**DOCUMENT SOURCE**:
════

Le terme de guerre commerciale implique un affrontement qui, pour ne pas être sanglant, n’en est pas moins farouche. Les décisions prises par Trump en 2018 furent-elles des déclarations de guerre ? Oui, en ce sens que les engagements, accords, traités internationaux étaient sinon violés du moins contournés ou dénaturés, appelant soit des soumissions (Corée, Mexique et finalement, Canada) soit des représailles.

Cette tension commerciale est paradoxale car elle survient en même temps qu’une forte croissance américaine amplifiée par une politique fiscale procyclique. Le traumatisme des années 1930 avait en effet laissé croire que les phases protectionnistes se superposaient aux phases de dépression. Mais à regarder l’histoire de plus près, cette expérience, aussi traumatisante fut-elle, ne peut être généralisée. Avant la Première Guerre mondiale, l’Europe continentale et les États-Unis pratiquaient des tarifs élevés, certes adoptés à la suite d’une dépression (en France, les tarifs Méline de 1892) mais qui avaient été maintenus une fois la croissance revenue. La loi Hawley-Smoot (1930), référence historique du protectionnisme des années 1930, est bien postérieure au krach de
Wall Street, mais son adoption par la Chambre des représentants lui était antérieure.

════

**ENTRÉES DE DONNÉES**:
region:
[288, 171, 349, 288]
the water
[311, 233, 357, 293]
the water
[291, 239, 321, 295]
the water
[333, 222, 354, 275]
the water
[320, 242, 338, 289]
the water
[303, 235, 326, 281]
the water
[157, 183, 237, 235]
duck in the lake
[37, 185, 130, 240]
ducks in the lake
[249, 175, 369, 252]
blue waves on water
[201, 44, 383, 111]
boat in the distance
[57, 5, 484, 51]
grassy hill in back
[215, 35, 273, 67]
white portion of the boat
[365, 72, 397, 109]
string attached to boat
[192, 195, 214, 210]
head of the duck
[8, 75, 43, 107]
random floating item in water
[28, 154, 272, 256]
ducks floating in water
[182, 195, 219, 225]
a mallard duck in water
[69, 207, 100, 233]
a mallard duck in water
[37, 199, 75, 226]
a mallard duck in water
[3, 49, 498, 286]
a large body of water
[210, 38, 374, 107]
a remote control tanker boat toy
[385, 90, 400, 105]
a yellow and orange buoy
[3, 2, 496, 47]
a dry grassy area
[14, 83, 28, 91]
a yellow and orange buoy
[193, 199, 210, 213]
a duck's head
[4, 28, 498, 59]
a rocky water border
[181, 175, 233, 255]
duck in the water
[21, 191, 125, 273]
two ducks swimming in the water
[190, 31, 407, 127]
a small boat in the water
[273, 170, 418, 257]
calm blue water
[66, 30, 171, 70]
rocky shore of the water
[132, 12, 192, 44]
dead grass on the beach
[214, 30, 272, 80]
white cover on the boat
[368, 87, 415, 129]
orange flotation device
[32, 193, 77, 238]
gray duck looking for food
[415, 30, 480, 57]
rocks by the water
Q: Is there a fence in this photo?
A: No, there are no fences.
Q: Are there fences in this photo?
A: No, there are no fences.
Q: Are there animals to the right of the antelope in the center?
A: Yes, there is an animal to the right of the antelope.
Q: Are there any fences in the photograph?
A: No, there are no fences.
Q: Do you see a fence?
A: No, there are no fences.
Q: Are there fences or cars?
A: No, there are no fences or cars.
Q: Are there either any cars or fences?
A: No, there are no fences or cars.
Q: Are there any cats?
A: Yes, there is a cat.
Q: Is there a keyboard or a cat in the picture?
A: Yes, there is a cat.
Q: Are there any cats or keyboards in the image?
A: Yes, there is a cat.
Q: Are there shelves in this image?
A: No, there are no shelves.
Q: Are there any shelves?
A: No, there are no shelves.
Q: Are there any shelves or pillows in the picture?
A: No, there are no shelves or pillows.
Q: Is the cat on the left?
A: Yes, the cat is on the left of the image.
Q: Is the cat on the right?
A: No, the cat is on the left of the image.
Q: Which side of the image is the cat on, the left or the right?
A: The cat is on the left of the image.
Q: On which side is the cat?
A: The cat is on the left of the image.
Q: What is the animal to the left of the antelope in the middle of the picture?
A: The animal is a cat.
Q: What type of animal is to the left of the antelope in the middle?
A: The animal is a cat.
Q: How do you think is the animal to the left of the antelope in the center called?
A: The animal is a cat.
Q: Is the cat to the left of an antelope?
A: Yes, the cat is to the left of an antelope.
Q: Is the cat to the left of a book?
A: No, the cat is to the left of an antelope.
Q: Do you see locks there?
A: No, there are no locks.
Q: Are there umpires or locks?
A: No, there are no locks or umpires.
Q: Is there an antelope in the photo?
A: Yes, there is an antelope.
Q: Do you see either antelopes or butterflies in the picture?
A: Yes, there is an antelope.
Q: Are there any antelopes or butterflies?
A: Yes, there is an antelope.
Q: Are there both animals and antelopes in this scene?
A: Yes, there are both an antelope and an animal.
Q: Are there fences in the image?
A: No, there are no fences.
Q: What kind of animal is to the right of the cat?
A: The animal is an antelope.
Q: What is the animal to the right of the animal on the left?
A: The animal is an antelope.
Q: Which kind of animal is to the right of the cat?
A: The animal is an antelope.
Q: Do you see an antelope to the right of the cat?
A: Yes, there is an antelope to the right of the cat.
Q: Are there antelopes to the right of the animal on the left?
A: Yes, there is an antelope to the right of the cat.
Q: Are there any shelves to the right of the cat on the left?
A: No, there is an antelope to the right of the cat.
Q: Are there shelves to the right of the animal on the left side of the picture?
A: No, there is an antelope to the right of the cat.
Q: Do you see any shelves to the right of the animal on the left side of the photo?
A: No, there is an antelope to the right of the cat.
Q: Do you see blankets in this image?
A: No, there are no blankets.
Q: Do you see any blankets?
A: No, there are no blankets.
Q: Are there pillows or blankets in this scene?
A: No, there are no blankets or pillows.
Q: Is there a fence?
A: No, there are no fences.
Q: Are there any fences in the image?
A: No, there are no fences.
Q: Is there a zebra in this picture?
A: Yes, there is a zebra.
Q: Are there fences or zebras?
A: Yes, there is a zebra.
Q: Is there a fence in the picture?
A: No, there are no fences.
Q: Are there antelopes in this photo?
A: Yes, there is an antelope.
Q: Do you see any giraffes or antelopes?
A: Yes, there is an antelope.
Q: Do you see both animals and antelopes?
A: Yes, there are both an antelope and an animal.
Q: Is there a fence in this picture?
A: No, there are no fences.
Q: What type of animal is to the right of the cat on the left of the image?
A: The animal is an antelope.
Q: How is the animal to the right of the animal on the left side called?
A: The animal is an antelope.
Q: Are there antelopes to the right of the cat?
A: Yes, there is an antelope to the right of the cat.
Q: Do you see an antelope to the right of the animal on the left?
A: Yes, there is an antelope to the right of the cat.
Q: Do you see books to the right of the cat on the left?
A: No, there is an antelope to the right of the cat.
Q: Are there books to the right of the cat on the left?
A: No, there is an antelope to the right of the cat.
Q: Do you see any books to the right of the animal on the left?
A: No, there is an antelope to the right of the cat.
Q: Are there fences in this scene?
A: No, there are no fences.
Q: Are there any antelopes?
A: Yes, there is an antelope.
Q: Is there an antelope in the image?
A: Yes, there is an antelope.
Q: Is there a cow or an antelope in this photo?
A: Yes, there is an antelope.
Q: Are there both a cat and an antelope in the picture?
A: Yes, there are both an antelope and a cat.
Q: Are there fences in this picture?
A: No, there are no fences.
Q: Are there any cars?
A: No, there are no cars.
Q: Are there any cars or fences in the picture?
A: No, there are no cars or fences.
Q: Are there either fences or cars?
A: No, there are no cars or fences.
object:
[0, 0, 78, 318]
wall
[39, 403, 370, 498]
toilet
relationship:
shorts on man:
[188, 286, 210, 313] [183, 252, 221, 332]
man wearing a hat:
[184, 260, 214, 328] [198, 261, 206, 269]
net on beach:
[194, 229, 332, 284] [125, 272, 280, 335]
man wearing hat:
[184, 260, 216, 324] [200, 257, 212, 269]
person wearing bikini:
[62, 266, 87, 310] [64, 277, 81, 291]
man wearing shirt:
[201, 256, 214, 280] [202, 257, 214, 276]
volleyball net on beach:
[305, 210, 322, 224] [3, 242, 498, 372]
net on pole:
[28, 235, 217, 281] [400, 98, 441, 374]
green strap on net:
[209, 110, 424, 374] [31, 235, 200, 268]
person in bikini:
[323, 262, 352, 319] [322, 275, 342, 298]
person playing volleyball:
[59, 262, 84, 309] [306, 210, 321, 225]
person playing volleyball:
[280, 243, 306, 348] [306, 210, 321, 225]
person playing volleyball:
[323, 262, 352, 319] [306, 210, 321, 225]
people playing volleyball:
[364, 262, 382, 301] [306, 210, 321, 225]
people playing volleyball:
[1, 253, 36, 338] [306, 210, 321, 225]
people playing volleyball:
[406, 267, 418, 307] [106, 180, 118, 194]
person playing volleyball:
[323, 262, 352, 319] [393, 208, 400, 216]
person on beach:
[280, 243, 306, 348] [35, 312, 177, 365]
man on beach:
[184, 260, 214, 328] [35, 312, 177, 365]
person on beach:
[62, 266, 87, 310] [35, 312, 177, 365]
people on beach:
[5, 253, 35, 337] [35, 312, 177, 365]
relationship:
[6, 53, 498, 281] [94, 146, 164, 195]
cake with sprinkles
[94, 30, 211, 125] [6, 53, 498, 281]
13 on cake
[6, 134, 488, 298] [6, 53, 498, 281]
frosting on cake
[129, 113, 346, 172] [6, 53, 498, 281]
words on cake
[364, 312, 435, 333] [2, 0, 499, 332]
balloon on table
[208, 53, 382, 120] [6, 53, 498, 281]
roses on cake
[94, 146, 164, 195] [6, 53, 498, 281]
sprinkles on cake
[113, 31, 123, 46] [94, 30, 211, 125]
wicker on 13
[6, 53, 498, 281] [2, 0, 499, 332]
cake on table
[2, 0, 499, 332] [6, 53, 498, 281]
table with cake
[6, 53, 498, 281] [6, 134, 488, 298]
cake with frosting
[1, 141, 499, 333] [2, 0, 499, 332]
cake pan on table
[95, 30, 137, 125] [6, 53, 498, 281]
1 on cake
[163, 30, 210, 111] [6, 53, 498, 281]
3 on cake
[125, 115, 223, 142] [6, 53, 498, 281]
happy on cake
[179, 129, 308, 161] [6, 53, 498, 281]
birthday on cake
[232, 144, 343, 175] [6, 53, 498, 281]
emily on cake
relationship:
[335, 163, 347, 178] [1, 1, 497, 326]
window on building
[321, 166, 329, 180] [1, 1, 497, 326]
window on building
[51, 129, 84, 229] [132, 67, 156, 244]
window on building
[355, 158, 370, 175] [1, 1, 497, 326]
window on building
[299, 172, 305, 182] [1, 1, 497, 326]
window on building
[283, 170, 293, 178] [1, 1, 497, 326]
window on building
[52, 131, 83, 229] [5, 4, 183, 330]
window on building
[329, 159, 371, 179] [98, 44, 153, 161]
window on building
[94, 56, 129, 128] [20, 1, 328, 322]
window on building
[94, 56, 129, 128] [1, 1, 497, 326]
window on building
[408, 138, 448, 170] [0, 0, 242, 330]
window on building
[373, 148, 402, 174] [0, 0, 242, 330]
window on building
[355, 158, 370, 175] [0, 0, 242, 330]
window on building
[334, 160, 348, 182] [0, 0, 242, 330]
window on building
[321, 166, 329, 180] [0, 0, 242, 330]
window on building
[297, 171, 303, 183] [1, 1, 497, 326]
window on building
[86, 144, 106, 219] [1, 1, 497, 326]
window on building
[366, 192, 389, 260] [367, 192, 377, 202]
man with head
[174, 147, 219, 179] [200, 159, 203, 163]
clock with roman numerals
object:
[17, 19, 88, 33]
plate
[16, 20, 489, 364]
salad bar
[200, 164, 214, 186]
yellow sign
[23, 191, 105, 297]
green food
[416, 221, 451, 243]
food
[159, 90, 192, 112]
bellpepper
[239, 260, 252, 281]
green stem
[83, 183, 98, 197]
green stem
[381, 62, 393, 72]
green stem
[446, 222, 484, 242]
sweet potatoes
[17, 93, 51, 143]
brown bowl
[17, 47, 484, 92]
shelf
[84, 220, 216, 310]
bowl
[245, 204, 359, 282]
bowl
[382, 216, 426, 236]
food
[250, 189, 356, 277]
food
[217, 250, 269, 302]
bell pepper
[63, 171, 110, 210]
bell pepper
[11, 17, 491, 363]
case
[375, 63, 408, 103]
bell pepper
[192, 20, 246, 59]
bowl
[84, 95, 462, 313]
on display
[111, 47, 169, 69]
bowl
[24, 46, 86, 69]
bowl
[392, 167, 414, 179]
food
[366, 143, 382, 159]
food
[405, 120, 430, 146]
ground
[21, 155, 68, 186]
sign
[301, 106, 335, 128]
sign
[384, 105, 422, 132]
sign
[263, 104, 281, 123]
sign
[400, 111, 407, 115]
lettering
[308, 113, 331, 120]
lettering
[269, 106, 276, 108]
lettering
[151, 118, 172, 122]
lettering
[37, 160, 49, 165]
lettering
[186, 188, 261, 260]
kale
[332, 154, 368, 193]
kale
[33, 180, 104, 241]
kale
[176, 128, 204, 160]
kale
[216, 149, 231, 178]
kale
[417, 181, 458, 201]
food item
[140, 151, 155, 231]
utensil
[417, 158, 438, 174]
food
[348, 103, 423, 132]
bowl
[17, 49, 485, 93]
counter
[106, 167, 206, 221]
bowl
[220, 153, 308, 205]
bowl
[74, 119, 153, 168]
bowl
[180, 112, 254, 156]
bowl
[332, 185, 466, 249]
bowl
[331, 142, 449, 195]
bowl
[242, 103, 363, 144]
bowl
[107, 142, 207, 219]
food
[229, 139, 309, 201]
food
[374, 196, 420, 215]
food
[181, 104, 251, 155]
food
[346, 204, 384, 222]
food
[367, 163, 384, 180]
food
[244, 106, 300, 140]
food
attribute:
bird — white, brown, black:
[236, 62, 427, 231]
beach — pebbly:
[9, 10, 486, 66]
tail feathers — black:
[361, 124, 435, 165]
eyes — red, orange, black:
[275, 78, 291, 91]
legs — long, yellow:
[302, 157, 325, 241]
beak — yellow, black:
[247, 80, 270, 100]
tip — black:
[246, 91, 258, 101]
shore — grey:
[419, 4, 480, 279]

════

**CONSIGNES**:
• a. Relevez tous les pays que le texte sur la guerre commerciale présente comme s'étant soumis aux décisions prises par Trump en 2018.
• b. Reprenez le texte sur la guerre commerciale et poursuivez-le à partir de sa dernière phrase.

**CORRIGÉ**:
• a. Les pays cités sont la Corée, le Mexique et le Canada.

• b.
Bien plus tard, alors que les économistes et les organisations internationales redoutaient que la grande récession de 2008 réveille les vieux réflexes protectionnistes, il ne s’est rien passé, ou presque, jusqu’à l’élection de Donald Trump. On pouvait néanmoins relever une contradiction de plus en plus évidente entre le désamour des opinions publiques pour la mondialisation et l’engagement formel des pays à défendre le libre-échange et le multilatéralisme. Simultanément, si du côté de l’Organisation mondiale du commerce (OMC), le cycle de Doha ne sort pas d’un enlisement bien antérieur à la récession, la moitié des traités de libre-échange aujourd’hui en vigueur ont été mis en place entre 2007 et 2017, alors même que les opinions publiques se montraient de plus en plus réfractaires. C’est sur cette contradiction qu’a surfé le candidat Trump.

Si le multilatéralisme commercial mis en place après la Seconde Guerre mondiale avait pour but affiché de prévenir les guerres commerciales, la montée en puissance de l’Europe, puis du Japon, a réveillé aux États-Unis la tentation de l’unilatéralisme. Cette dérive a néanmoins pu être endiguée par la création de l’OMC, et plus particulièrement par le renforcement de la procédure de règlement des différends, qui a su résister à la grande récession de 2008 mais doit aujourd’hui survivre aux coups de butoir du président Trump.

Multilatéralisme, GATT et guerres commerciales
Le multilatéralisme pensé pendant la Seconde Guerre mondiale et mis en place à partir de 1944 (accords de Bretton Woods, charte des Nations unies, accord général sur les tarifs douaniers et le commerce – GATT) réagissait au chaos monétaire et commercial des années 1930, auquel l’élite imputait une lourde part de responsabilité dans la montée des totalitarismes et le déclenchement de la guerre. Au-delà de la coopération entre les nations, ce multilatéralisme actait aussi une nouvelle hiérarchie des puissances. L’hégémonie américaine remplacerait un leadership britannique dévalué. Cette nouvelle configuration devait beaucoup aux « internationalistes » démocrates de l’administration
Roosevelt (Cordell Hull, Henry Morgenthau Jr., Dean Acheson…), d’autant plus convaincus des vertus du libre-échange que l’Amérique devait gommer le souvenir de la loi Hawley-Smoot portée par les Républicains.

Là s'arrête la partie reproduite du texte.